Michael McEachern (Muzinich Global) | With less than 50 days before the US elections, market participants will be preparing their portfolios for turbulent times ahead. New Covid-19 cases continue to rise, and particularly in some US states and European countries, worryingly so. In our view, the proximity of the elections in the US leaves the debate about further fiscal stimulus in a no-man’s land, where it is difficult to see a quick and impactful resolution. We believe the prospect of some partial lockdowns in Europe confirms that the March-April general lockdown treatment will not be implemented again. But the fact that the virus eradication is taking much longer, and has inflicted more pain than expected, means that fiscal and monetary policy responses will have to adapt to support the economies for an extended period.
So far, 2Q earnings in the US and Europe were better than the depressed expectations but were not good in absolute terms. In parallel, the new issuance program by US corporations has been far larger than expected a few months ago, in response to persistent demand. What was first an Investment Grade corporate wave of issuance has also become a High Yield phenomenon over the summer, and September seems very busy as well. This means that credit metrics are deteriorating, but not as much as feared initially. We see this as a rather good development, supporting the view that this is time for carry and not for trading.

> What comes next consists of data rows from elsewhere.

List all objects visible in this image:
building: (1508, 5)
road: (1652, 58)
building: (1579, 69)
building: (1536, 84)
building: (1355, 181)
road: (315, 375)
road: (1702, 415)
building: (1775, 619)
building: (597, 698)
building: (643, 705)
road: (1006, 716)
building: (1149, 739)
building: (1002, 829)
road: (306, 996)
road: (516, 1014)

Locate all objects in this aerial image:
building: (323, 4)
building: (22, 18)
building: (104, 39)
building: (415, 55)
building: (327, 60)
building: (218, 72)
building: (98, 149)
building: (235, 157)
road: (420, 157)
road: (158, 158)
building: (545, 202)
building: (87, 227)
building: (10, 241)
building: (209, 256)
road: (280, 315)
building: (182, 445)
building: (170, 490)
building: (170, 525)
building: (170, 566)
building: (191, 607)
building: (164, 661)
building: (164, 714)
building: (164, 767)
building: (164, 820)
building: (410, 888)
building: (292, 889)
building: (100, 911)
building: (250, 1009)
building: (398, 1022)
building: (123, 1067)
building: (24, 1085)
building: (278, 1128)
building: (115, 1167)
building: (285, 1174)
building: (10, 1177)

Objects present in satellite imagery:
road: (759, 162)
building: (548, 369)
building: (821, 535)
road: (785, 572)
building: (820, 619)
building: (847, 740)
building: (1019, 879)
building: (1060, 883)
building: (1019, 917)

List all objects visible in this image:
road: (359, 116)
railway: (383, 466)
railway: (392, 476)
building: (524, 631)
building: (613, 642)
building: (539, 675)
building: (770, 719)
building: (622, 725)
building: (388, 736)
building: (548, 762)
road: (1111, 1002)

Regarding portfolio construction, we believe shifting from “stay at home” to more cyclical sectors has made sense over the last few weeks. It is now time to focus on the best opportunity for carry, selecting “survivors” from those which will face the extended Covid-19 challenge with difficulty, and to distinguish those corporates that have built a liquidity wall to help them navigate the next few quarters to the more fragile companies that will have to come back time and again and may face “issuance fatigue” from the markets.
From a performance standpoint, August was the fifth month in a row with positive excess return for developed credit markets. In our opinion, the risk on the equities market for the next few weeks means that credit spreads may face short term volatility again. However, we believe this will increase the bifurcation between the strong and the weak credit and could provide interesting opportunities to take on board resilient credits with low valuations but nice yields.
While central banks continue with the ultra-low rates, so that the health crisis does not turn into a financial crisis, their tolerance for inflation highlights fears surrounding the economic recovery. But wishing for inflation doesn’t make it so, and in our view there are massive deflationary headwinds (high unemployment, technology) that pose considerable challenges.
We are carefully watching UK and EU negotiations regarding a trade deal after the transition period is over, as a no deal would add disruptive impact to the possible economic impacts of resurgent Covid-19 infections.
We believe spread product, such as high yield, provides the best source of current yield, which may offer some protection against unanticipated rise in rates. In our view, credit can offer versatility for these somewhat more optimistic —but still uncertain —times.